Liguria: per il Piano Casa via libera dalla IV commissione Territorio-Ambiente

La IV commissione Territorio-Ambiente ha approvato il disegno di legge Modifiche alla legge regionale 3 novembre 2009 n. 49 e s.m. (Piano casa) con 16 voti favorevoli (centrodestra) e 15 contrari (Pd, Movimento 5 Stelle, Rete a sinistra).

Soddisfatto il presidente della Commissione, Andrea Costa (Gruppo misto-Ncd Area Popolare): «Sono convinto della bontà del provvedimento che darà risposte ai cittadini», ha commentato, ricordando che da parte della maggioranza c’è stato un atteggiamento aperto al confronto: «Abbiamo portato avanti un percorso condiviso, recependo molte istanze provenienti dai territori e dalle diverse associazioni di categoria. Sono convinto – ha detto – che le preoccupazioni, ma anche tante strumentalizzazioni, di chi osteggia il piano saranno fugate non appena il provvedimento entrerà in vigore e si vedranno i suoi frutti». Ha quindi puntualizzato: «Si punta al recupero e alla valorizzazione del patrimonio edilizio esistente, nel pieno rispetto dell’ambiente e del territorio, puntando a contrastare il dissesto idrogeologico che affligge molte aree in abbandono.
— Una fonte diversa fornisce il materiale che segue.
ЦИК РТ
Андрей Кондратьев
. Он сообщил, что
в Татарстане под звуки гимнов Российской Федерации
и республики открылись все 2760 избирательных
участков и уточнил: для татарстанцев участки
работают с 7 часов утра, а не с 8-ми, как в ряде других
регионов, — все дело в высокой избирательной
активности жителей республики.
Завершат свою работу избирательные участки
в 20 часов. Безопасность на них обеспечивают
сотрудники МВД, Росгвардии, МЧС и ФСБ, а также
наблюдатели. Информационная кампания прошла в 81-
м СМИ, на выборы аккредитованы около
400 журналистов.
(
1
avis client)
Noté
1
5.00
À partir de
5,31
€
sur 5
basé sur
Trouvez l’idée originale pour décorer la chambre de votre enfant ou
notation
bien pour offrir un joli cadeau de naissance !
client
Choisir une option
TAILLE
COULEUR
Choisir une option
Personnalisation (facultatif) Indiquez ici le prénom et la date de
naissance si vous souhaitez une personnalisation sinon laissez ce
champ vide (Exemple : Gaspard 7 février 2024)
Per questo abbiamo previsto premialità aggiuntive per l’entroterra che vogliono contribuire a mantenere il presidio umano sul territorio».

Il disegno di legge approderà in Consiglio regionale il prossimo 15 dicembre per il voto finale. Costa sarà relatore di maggioranza. Relatori di minoranza saranno Gianni Pastorino (Rete a sinistra), Luca Garibaldi (Pd), Gabriele Pisani e Marco De Ferrari (Movimento 5 Stelle).

Il testo – Il Provvedimento consente l’ampliamento degli edifici esistenti, fino ad un massimo di 200 metri cubi (prima era di 170 metri cubi), in relazione a diverse “premialità” previste dal provvedimento, alcune delle quali sono state inserite con emendamenti della maggioranza durante l’iter in commissione.
In caso di demolizione e ricostruzione di vecchi edifici, la percentuale di ampliamento del 35 per cento, prevista per le aree costiere, viene innalzata al 40 per cento nelle zone interne. Chi “trasferisce” in un’area sicura un manufatto situato in area esondabile e di dissesto idrogeologico, ha diritto ad un incremento volumetrico pari al 60 per cento nelle aree interne, mentre nelle aree costiere la percentuale è del 50 per cento. Edifici con destinazione non residenziale, potranno diventare abitazioni ma solo se l’edificio in questione ha un volume non superiore ai 200 metri cubi e cioè circa 70 metri quadrati.
Il Piano Casa, inoltre, può essere applicato una sola volta su ogni singolo fabbricato e la demolizioni e la relativa ricostruzione di un edificio è consentita soltanto all’interno di un medesimo Comune.